I amended some of my chapters so that they're more intriguing and engaging for my readers. But there's one particular chapter in which one of my beta-readers stated, "It's intriguing, but it doesn't blow me away like the first two chapters did,"
Not every chapter needs to blow the reader away
No, not every chapter needs to blow the reader away, and you shouldn't be trying to. There are multiple reasons that this isn't something you should try to do. Also, this probably isn't really the issue with that chapter.
Why you don't want to do this
First of all, you can't. Trying to blow the reader away with every chapter, page, and paragraph you write will lead to you chasing perfection and never thinking your work is done. No one can write like that and believing that you need to will harm your work.
Second, it is exhausting to read a book that is written like that. If every chapter presents some new exciting twist or development you don't give the reader (or your characters) a chance to process things.
Finally, it will make your work seem one-paced. Sure it might make your book a page turner, edge of your seat epic. But it is far more likely to make it feel frantic and rushed. Think of the books you love, not every chapter is absolutely gripping. The tension of the book waxes and wanes as the author builds toward mini-climaxes then relaxes again.
Why that probably isn't your issue
Most books start with a "blow you away" opening chapter or two. That's writing 101, get their attention right from the start. You beta-readers are probably indicating that the transition or drop off from your introduction is too stark. Something about that third chapter was a letdown. You should get more feedback and push for details about what felt wrong about it.
I am imagining a situation where you had a great idea for a book opening and then your third chapter is the start of your narrative proper. Rather than worrying about blowing the reader away, look at why the third chapter doesn't follow the expectations you have given the reader based on the first two. You may need to adjust your opening to fit better with your overall narrative.

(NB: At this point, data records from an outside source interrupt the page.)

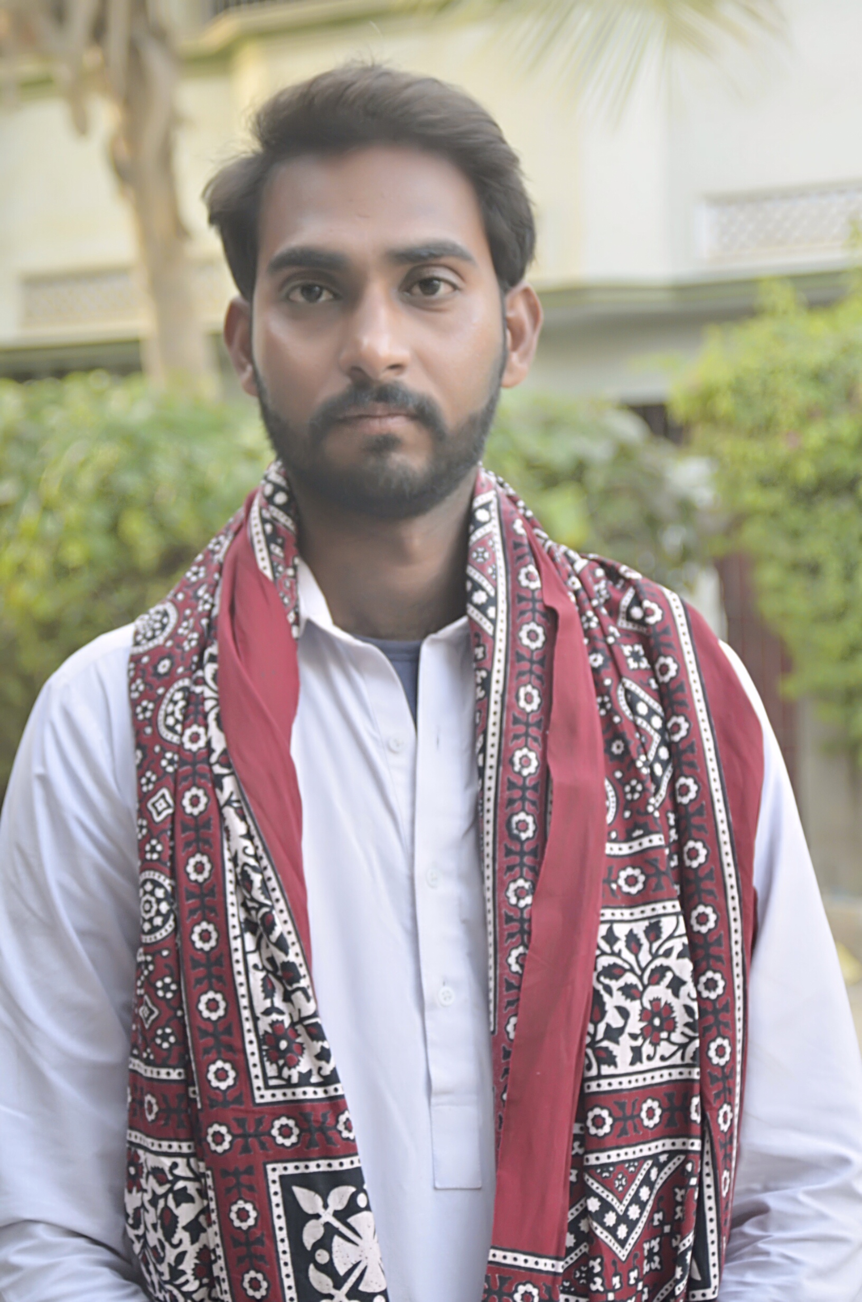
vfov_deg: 26.0
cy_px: 651
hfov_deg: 17.4
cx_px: 431
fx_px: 2814
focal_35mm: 78
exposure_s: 1/60
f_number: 4.5
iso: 400
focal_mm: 52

Your beta reader feels the chapter isn't pulling its weight.
It's not about being blown away, it's about a chapter having a purpose and engaging the reader.
Because your reader has put it in these terms, my guess is that the other chapters also didn't really engage as part of a larger story. They had elements that the reader enjoyed a lot but didn't connect to the rest. Perhaps the first two chapters connected to the others but this last one doesn't. Or maybe it's a sign that your novel is all flash.
Either way, something isn't working. It would be nice if your reader could tell you exactly what the problem is, but s/he may not consciously know. "It's intriguing, but it doesn't blow me away" means it has potential but it's somehow not fitting in.
What you want is your reader to be blown away by the novel as a whole. The chapters work with each other towards this goal. While each individual chapter needs to be strong and purposeful, it's not a chapter's job to always blow the reader away.
Be sure to ask your other beta readers. This might be the preference of one person. But if the others say something similar, it's a sign.
It is a matter of uniformity.
So, in your case, yes: every chapter should "blow the reader away".
Chapters are parts of a bigger work where there is an expectation of both continuity of scope and uniformity of perception. Continuity of scope implies that your readers may rightfully expect to continue reading about the same overall topic, or they may expect you to stick to the promised agenda. Uniformity of perception is that they continue to engage with your writing as long as they can draw a uniform range of emotions and intensity out of it.
Providing two mind-blowing chapters at the start sets an implicit contract between you and the reader that the continuation will be just as engaging. Lacking to deliver on such contract slows down the pace, creates detachment, and eventually abandonment.
If you don't think you can further deliver mind-blowing writing, then you may want to consider revising the initial premise. Alternatively, chop the dragging parts, edit them, shorten them, set them aside as a source of inspiration but not-yet-fit-for-purpose text.
The goal of a lengthy work is to complete the race, not to sprint at the beginning.